Ingredients[]
- 2 cups cooked black beans
- 2 cups prepared salsa
- 4 California avocados (2 lbs)
- ¼ cup lemon juice
- unbaked cornmeal pizza shell (see below)
- 1 pound 8 ounces hot pepper jack cheese, shredded
- chopped cilantro, for garnish
Cornmeal pizza dough[]
- 2 tbsp sugar
- 2 cups water at 110 °F
- ½ oz dry yeast
- 4 ½ cups all-purpose flour
- 2 cups cornmeal
- 2 tsp salt
- ½ cup olive oil
Directions[]
- Mix beans and salsa; reserve.
- Just before service, dice avocados; toss with lemon juice.
- Per order - spread pizza shell with 1 cup black bean mixture.
- Sprinkle with 1 cup avocado, then 6 ounces shredded cheese (1½ cups).

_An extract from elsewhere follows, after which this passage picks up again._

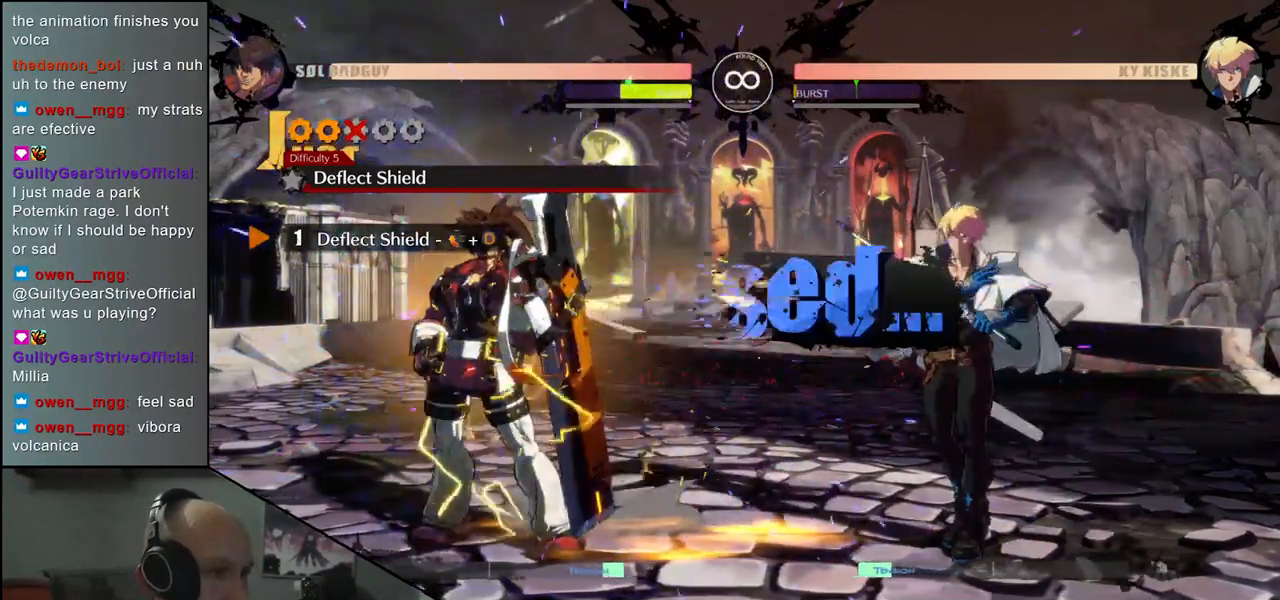
{"buttons": [], "left_stick": "center", "events": []}
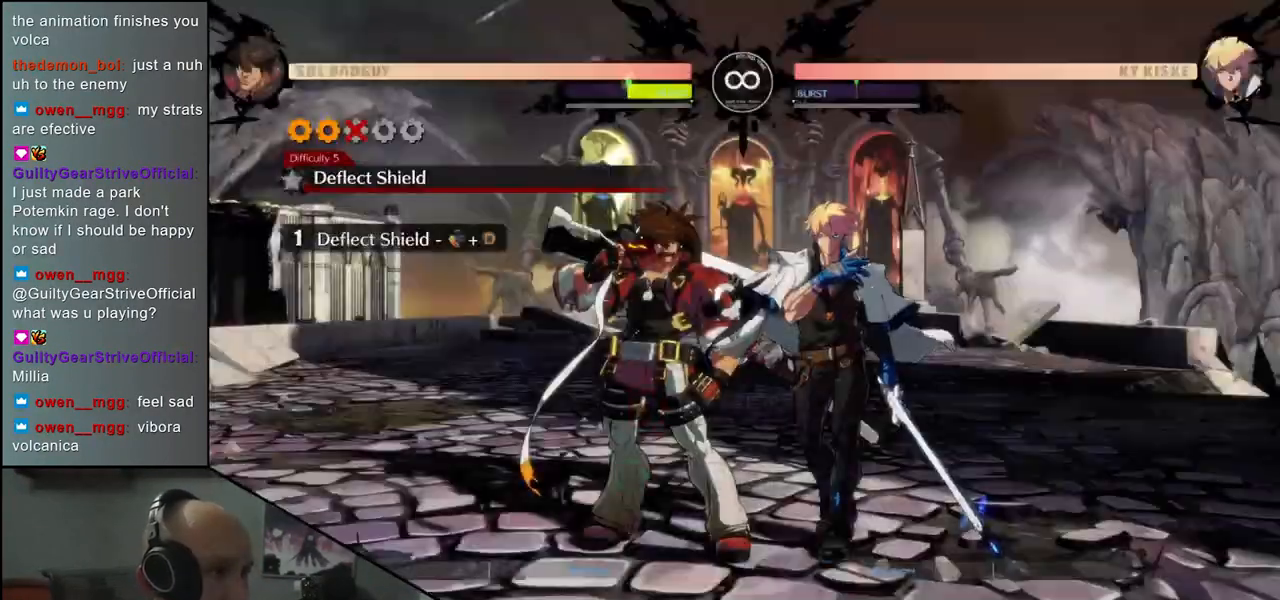
{"buttons": [], "left_stick": "center", "events": [[167, "R1", "down"], [250, "R1", "up"]]}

- Bake at 500 °F until crust is browned and cheese is melted, about 10 minutes.
- Garnish with cilantro.
- Cut into 8 slices.
Cornmeal pizza dough[]
- Dissolve sugar in water; dissolve yeast in mixture.
- Let stand 5 minutes.
- Combine 4 cups flour, cornmeal, and salt; add yeast mixture and oil.
- Beat until soft dough forms.
- Knead dough, adding remaining flour as necessary.
- Proof dough until double in bulk; punch down.
- Shape dough into a ball.
- Divide dough into fourths; shape each into pizza shell.